The entries in the Residual Correlations spreadsheet can be interpreted as the "amount" of correlation that cannot be accounted for with the two factor solution. Of course, the diagonal elements in the matrix contain the standard deviation that cannot be accounted for, which is equal to the square root of one minus the respective communalities for two factors (remember that the communality of a variable is the variance that can be explained by the respective number of factors). If you review this matrix carefully you will see that there are virtually no residual correlations left that are greater than 0.1 or less than -0.1 (actually, a few are about of that magnitude). Added to that is the fact that the first two factors accounted for 79% of the total variance (see Cumulative % eigenvalues displayed in the Eigenvalues spreadsheet).
- The "secret" to the perfect example
- The example you have reviewed does indeed provide a nearly perfect two-factor solution. It accounts for most of the variance, allows for ready interpretation, and reproduces the correlation matrix with only minor disturbances (remaining residual correlations). Of course, nature rarely affords one such simplicity, and, indeed, this fictitious data set was generated via the normal random number generator accessible in the spreadsheet formulas. Specifically, two orthogonal (independent) factors were "planted" into the data, from which the correlations between variables were generated. The factor analysis example retrieved those two factors as intended (i.e., the work satisfaction factor and the home satisfaction factor); thus, had nature planted the two factors, you would have learned something about the underlying or latent structure of nature.
- Miscellaneous other results
- Before concluding this example, brief comments on some other results will be made.
- Communalities
- To view the communalities for the current solution, that is, current numbers of factors, click the Communalities button on the Factor Analysis Results dialog box - Explained Variance tab. Remember that the communality of a variable is the portion that can be reproduced from the respective number of factors; the rotation of the factor space has no bearing on the communalities. Very low communalities for one or two variables (out of many in the analysis) may indicate that those variables are not well accounted for by the respective factor model.

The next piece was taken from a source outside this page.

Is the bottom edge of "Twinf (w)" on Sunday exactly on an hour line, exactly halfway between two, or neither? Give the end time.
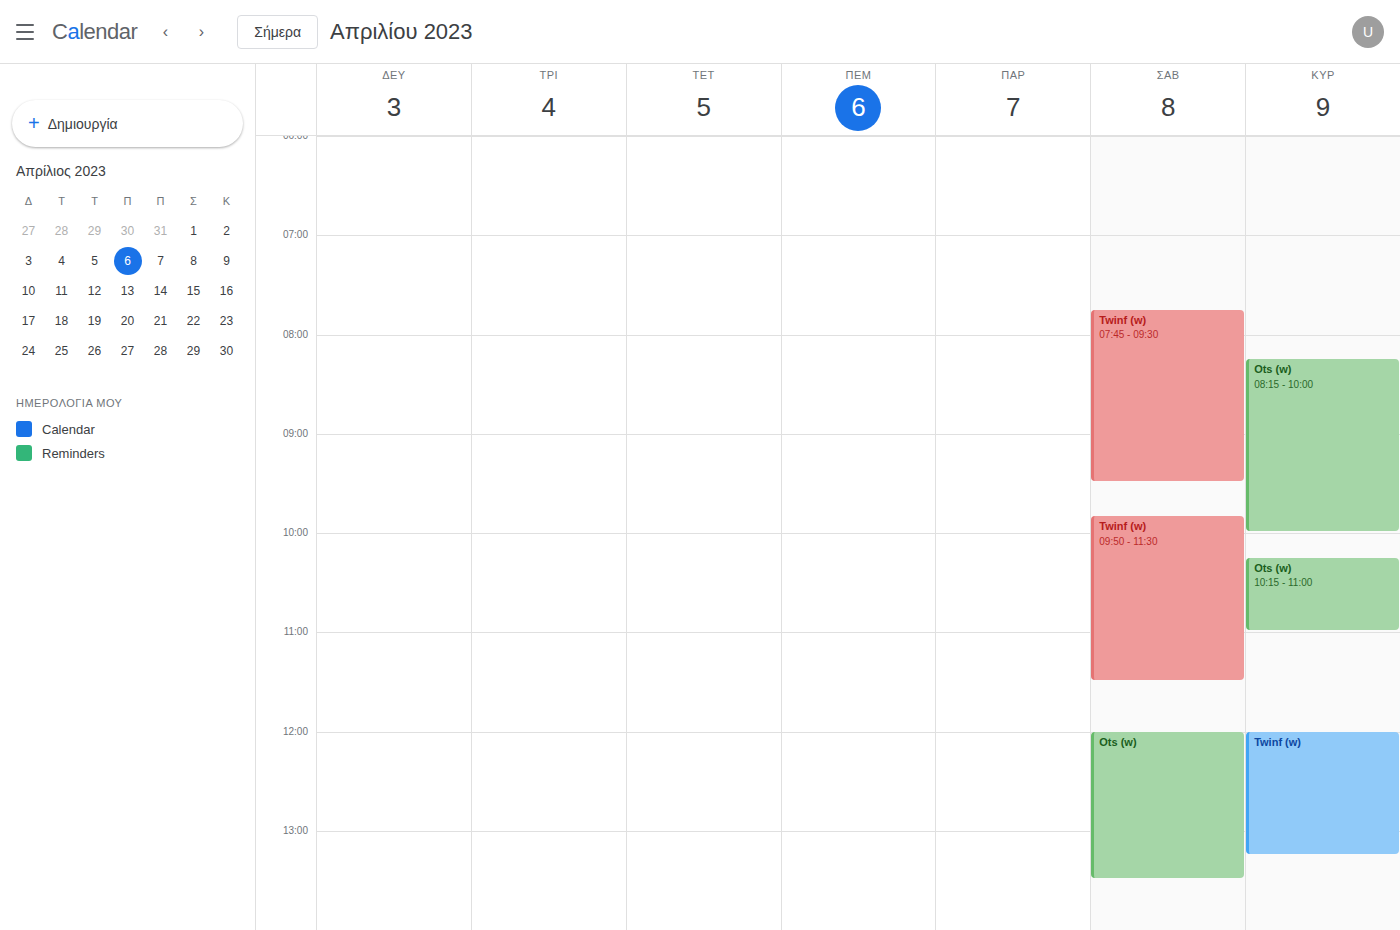
1:15 PM -- neither: a quarter of the way from the 1 PM line to the 2 PM line.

- Factor score coefficients
- The factor score coefficients can be used to compute factor scores. These coefficients represent the weights that are used when computing factor scores from the variables. The coefficient matrix itself is usually of little interest; however, factor scores are useful if one wants to perform further analyses on the factors. To view these coefficients, click the Factor score coefficients button on the Factor Analysis Results dialog box - Scores tab.
- Factor scores
- Factor scores (values) can be thought of as the actual values for each respondent on the underlying factors that you discovered. Click the Factor scores button on the Factor Analysis Results dialog box - Scores tab to compute factor scores. These scores can be saved via the Save factor scores button and used later in other data analyses.
- Final Comment
- Factor analysis is a not a simple procedure. Anyone who is routinely using factor analysis with many (e.g., 50 or more) variables has seen a wide variety of "pathological behaviors" such as negative eigenvalues, uninterpretable solutions, ill-conditioned matrices, and such adverse conditions. If you are interested in using factor analysis in order to detect structure or meaningful factors in large numbers of variables, it is recommended that you carefully study a textbook on the subject (such as Harman, 1968). Also, because many crucial decisions in factor analysis are by nature subjective (number of factors, rotational method, interpreting loadings), be prepared for the fact that experience is required before you feel comfortable making those judgments. The Factor Analysis module of STATISTICA was specifically designed to make it easy for you to switch interactively between different numbers of factors, rotations, etc., so that different solutions can be tried and compared.